If we are serious about targeting India as a major source of our future growth, we need to support tens of thousands of Britons to study in India and build the personal and cultural connections that will help them successfully navigate the Indian market in the future. We need to work with all UK educational providers to offer them active assistance in penetrating the Indian market.
My view of the relations between the UK and India is a real masala. I am profoundly hopeful, but also seriously worried. I am hopeful that India will make the changes needed to maximise its growth, eradicate poverty and prepare for the future, but I am worried that the required leadership may come too late. I am hopeful that British companies can take their proper place in the Indian market and help to provide our economy with growth for the future, but worried that UK businesses and entrepreneurs have become too hesitant to grasp the opportunities.
Finally, I note that the high commission does not have a presence here today. That is extraordinary for a debate of this nature on India. I have never known that to happen before, and it shows not only a lack of rudder at the high commission but a downgrading in the mind of the Indian Government of the importance of what we say in this Chamber, and of the UK in India’s relationships.
I thank my hon. Friend for those comments. Pune university has a staggering 650,000 undergraduates, which is an enormous number compared with Southampton university. However, that does not prevent the two institutions from working together to share business visions and fresh perspectives. My hon. Friend the Member for Cities of London and Westminster (Mark Field) mentioned that young people are the future, and that is exactly the sort of initiative and message that is being promoted in the Solent region.
I am conscious that my comments about Anglo-Indian trade relations will be exclusively positive because that is the experience of the members in my constituency.
I am delighted to hear that the experience of my hon. Friend’s constituents has been positive, because, as we have heard during this debate, things have not always been perfect. Does she hold the view that when Dr Singh comes to visit this country later this year, it is incumbent on our Government to raise some of the barriers to doing business, particularly relating to corruption and the other issues that have been raised here today?
My hon.

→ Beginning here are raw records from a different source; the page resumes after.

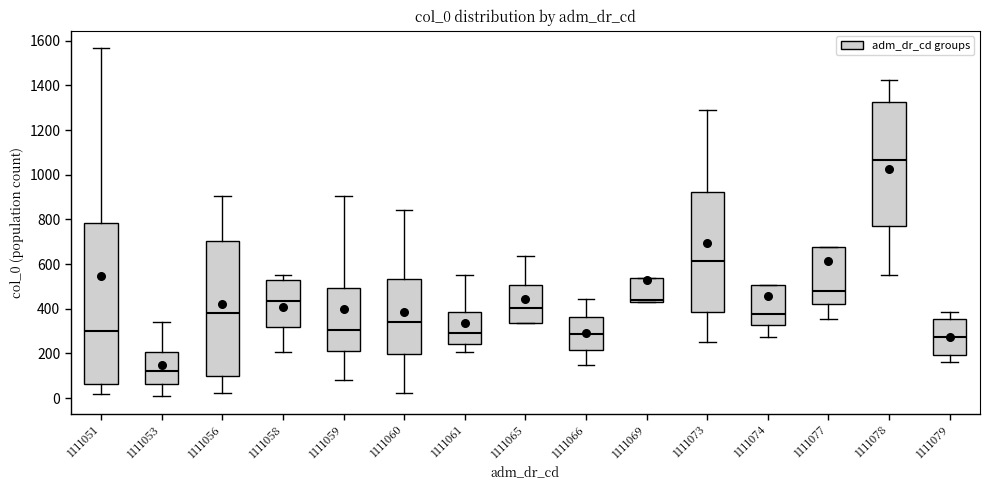

Reading left to right, transcribe this box plot: for each box, give where its median line is, the range the box spans, and where its two whiskers end, as read against the y-axis. The values are not printed on the chart, so give them approximately, as read against the axis.

1111051: median 300, box 60 to 780, whiskers 20 to 1560
1111053: median 120, box 60 to 200, whiskers 0 to 340
1111056: median 380, box 100 to 700, whiskers 20 to 900
1111058: median 440, box 320 to 520, whiskers 200 to 560
1111059: median 300, box 220 to 500, whiskers 80 to 900
1111060: median 340, box 200 to 540, whiskers 20 to 840
1111061: median 300, box 240 to 380, whiskers 200 to 560
1111065: median 400, box 340 to 500, whiskers 340 to 640
1111066: median 280, box 220 to 360, whiskers 140 to 440
1111069: median 440 (just above the box's lower edge), box 440 to 540, whiskers 440 to 540
1111073: median 620, box 380 to 920, whiskers 240 to 1300
1111074: median 380, box 320 to 500, whiskers 280 to 500
1111077: median 480, box 420 to 680, whiskers 360 to 680
1111078: median 1060, box 760 to 1320, whiskers 560 to 1420
1111079: median 280, box 200 to 360, whiskers 160 to 380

Friend makes an important point. We cannot focus just on the positives, although they are there and they are important. We must ensure that some of these issues are resolved, preferably before the Prime Minister’s visit in the summer.

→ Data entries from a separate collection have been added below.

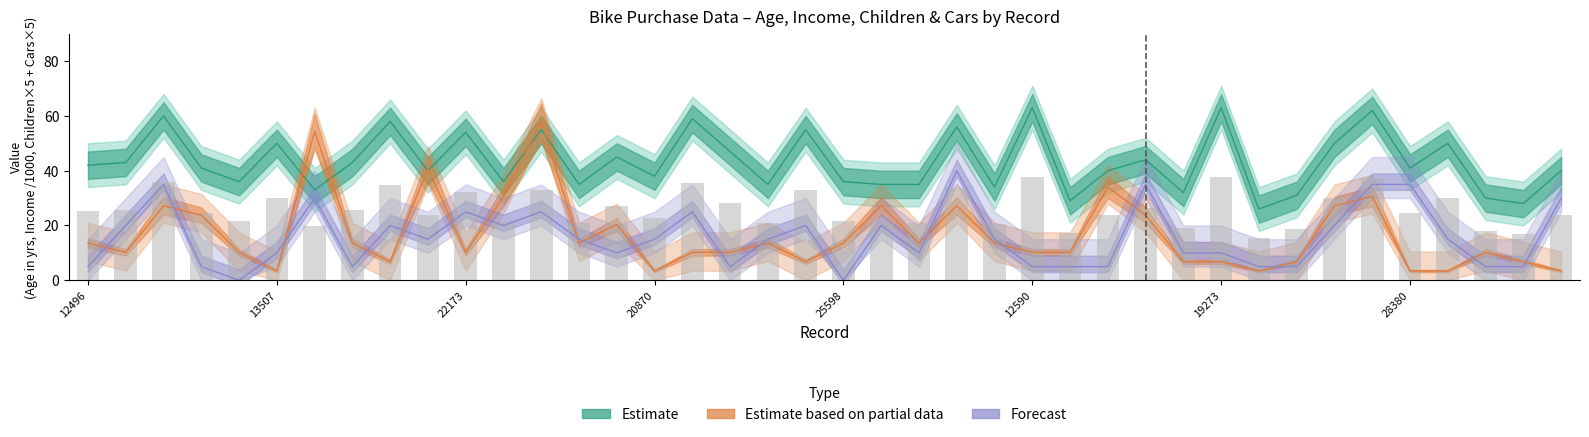

Reading left to right, what are all the values shown in this chart?

Estimate: 42.0	43.0	60.0	41.0	36.0	50.0	33.0	43.0	58.0	40.0	54.0	36.0	55.0	35.0	45.0	38.0	59.0	47.0	35.0	55.0	36.0	35.0	35.0	56.0	34.0	63.0	29.0	40.0	44.0	32.0	63.0	26.0	31.0	50.0	62.0	41.0	50.0	30.0	28.0	40.0
Estimate based on partial data: 13.6	10.2	27.2	23.8	10.2	3.4	54.4	13.6	6.8	40.8	10.2	30.6	57.8	13.6	20.4	3.4	10.2	10.2	13.6	6.8	13.6	27.2	13.6	27.2	13.6	10.2	10.2	34.0	23.8	6.8	6.8	3.4	6.8	27.2	30.6	3.4	3.4	10.2	6.8	3.4
Forecast: 5.0	20.0	35.0	5.0	0.0	10.0	30.0	5.0	20.0	15.0	25.0	20.0	25.0	15.0	10.0	15.0	25.0	5.0	15.0	20.0	0.0	20.0	10.0	40.0	15.0	5.0	5.0	5.0	35.0	10.0	10.0	5.0	5.0	20.0	35.0	35.0	15.0	5.0	5.0	30.0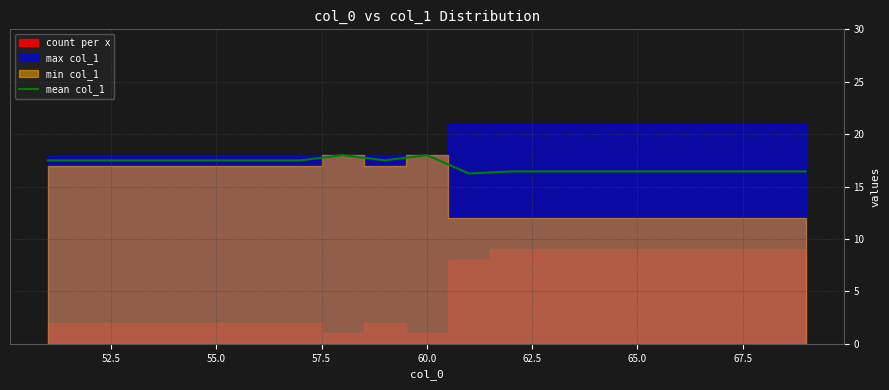

Reading left to right, transcribe all the data shown in this chart.

17.5	17.5	17.5	17.5	17.5	17.5	17.5	18.0	17.5	18.0	16.2	16.4	16.4	16.4	16.4	16.4	16.4	16.4	16.4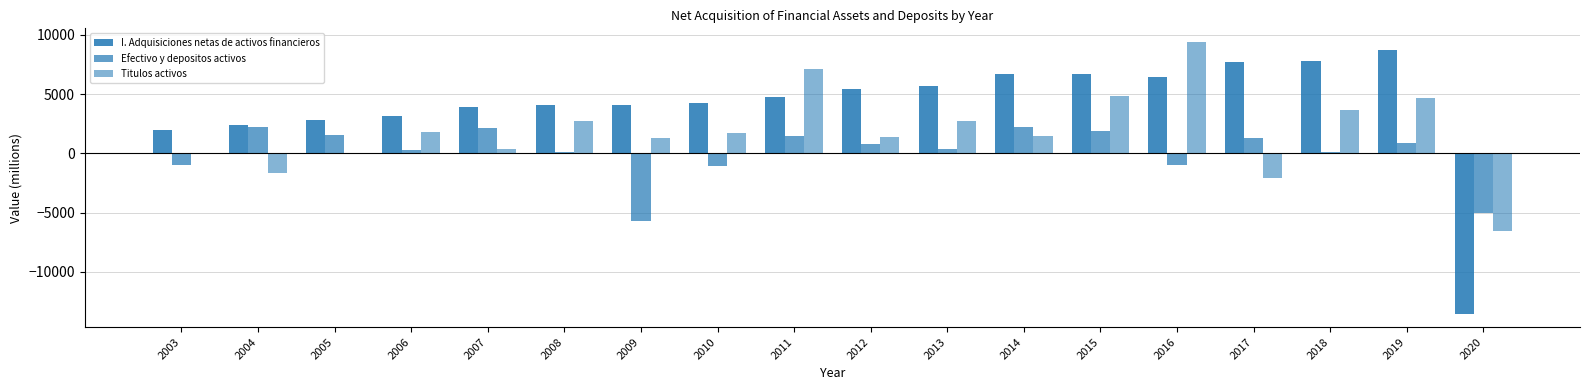

What is the difference between the Efectivo y depositos activos values at 2009 and 2015?

7540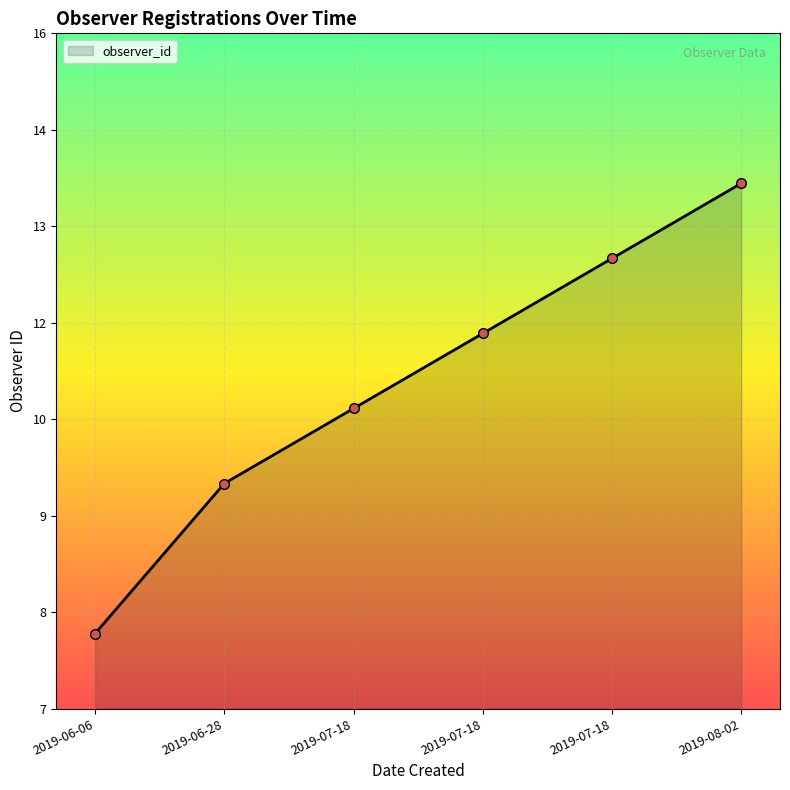

List the labels in order of value, smallest first.

2019-06-06, 2019-06-28, 2019-07-18, 2019-07-18, 2019-07-18, 2019-08-02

I hope that the initiative that we have seen in the Solent region is not the first, and that it is something that can be spread across the whole of the UK. I know that UKTI has been very positive in supporting that view and is looking forward to welcoming the delegation from Pune when it comes to Southampton later this year. In short, I regard our relations as wholly positive. I have kept my comments deliberately brief so that other Members can contribute. I hope that the links that we have established in the Solent region will go from strength to strength.